On Sat, Jan 24, 2015 at 11:07 AM, Rosalyn Metz <[log in to unmask]>
wrote:
>
> - How is your content packaged?
> - Are you talking about the SIPs or the AIPs or both?
> - Is your content in an instance of Fedora, a unix file structure, or
> something else?
> - Are you generating checksums on the whole package, parts of it, both?
>
The quick answer to this is that this is a low tech operation. We're
currently on regular filesystems where we are limited to feeding md5
checksums into a list. I'm looking for a low tech way that makes it easier
to keep track of resources across a variety of platforms in a decentralized
environment and which will easily adopt to future technology transitions.
For example, we have a bunch of stuff in Bepress and Omeka. Neither of
those is good for preservation, so authoritative files live elsewhere as do
a huge number of resources that aren't in these platforms. Filenames are
terrible identifiers and things get moved around even if people don't mess
with the files.
We also are trying to come up with something that deals with different
kinds of datasets (we're focusing on bioimaging at the moment) and fits in
the workflow of campus units, each of which needs to manage tens of
thousands of files with very little metadata on regular filesystems. Some
of the resources are enormous in terms of size or number of members.
Simply embedding an identifier in the file is a really easy way to tell
which files have metadata and which metadata is there. In the case at hand,
I could just do that and generate new checksums. But I think the generic
problem of making better use of embedded metadata is an interesting one as
it can make objects more usable and understandable once they're removed.
For example, just this past Friday I received a request to use an image
someone downloaded for a book. Unfortunately, he just emailed me a copy of
the image, described what he wanted to do, and asked for permission but he
couldn't replicate how he found it. An identifier would have been handy as
would have been embedded rights info as this is not the same for all of our
images. The reason we're using DOI's is that they work well for anything
and can easily be recognized by syntax wherever they may appear.

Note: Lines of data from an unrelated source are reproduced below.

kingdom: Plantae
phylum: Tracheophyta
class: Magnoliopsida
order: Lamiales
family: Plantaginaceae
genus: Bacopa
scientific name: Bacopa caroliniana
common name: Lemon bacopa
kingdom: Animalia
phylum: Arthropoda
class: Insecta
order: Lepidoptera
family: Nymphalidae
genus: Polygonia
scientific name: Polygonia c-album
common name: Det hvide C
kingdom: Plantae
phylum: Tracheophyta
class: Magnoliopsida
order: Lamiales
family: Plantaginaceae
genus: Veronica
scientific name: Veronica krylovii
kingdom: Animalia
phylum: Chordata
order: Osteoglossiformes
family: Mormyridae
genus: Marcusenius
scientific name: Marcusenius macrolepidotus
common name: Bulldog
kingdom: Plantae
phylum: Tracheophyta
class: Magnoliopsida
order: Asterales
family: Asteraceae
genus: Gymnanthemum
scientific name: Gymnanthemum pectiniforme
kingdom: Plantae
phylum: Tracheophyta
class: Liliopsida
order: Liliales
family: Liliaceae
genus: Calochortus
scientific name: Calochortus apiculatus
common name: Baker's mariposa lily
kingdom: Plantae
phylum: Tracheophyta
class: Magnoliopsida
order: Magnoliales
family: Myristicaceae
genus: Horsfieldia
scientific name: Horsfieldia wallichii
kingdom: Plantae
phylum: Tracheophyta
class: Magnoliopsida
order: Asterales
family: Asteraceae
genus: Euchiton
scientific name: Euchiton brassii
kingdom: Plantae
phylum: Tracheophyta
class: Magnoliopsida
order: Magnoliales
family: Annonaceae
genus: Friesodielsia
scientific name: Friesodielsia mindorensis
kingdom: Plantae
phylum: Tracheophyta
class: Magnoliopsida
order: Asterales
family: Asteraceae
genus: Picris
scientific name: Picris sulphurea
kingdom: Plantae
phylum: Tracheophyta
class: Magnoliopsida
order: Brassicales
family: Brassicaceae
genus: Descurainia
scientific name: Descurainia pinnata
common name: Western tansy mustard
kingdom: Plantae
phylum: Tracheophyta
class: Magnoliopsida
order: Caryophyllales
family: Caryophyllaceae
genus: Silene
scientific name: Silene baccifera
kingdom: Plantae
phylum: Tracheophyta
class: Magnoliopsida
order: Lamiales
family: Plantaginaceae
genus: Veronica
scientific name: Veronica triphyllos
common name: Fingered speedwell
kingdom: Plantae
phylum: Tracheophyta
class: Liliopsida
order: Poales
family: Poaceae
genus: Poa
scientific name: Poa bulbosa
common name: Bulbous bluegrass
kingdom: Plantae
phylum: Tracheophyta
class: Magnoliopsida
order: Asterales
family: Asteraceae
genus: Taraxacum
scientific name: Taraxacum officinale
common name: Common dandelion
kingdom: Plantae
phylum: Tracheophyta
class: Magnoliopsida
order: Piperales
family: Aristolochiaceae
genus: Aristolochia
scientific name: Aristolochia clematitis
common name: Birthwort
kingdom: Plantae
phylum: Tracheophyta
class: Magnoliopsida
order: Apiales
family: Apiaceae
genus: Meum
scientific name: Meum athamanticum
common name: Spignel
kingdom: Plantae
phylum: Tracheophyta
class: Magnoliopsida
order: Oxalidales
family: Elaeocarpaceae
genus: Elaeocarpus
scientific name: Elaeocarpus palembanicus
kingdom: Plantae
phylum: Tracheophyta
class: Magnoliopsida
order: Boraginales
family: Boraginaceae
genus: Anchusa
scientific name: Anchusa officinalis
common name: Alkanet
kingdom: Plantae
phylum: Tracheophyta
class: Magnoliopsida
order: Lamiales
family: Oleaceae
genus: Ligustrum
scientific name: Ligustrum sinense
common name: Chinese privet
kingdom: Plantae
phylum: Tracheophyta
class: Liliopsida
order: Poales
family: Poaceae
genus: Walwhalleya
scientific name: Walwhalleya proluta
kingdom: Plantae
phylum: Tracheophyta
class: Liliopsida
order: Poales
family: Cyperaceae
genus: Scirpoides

On Sat, Jan 24, 2015 at 7:06 PM, Joe Hourcle <[log in to unmask]>
wrote:
>
> The problems with 'metadata' in a lot of file formats is that they're
> just arbitrary segments -- you'd have to have a program that knew
> which segments were considered 'headers' vs. not. It might be easier
> to have it be able to compute a separate checksum for each segment,
> so that should the modifications change their order, they'd still
> be considered valid.
>
This is what I seemed to be bumping up against so I was hoping there was an
easy workaround. But this is helpful information. Thanks,
kyle
|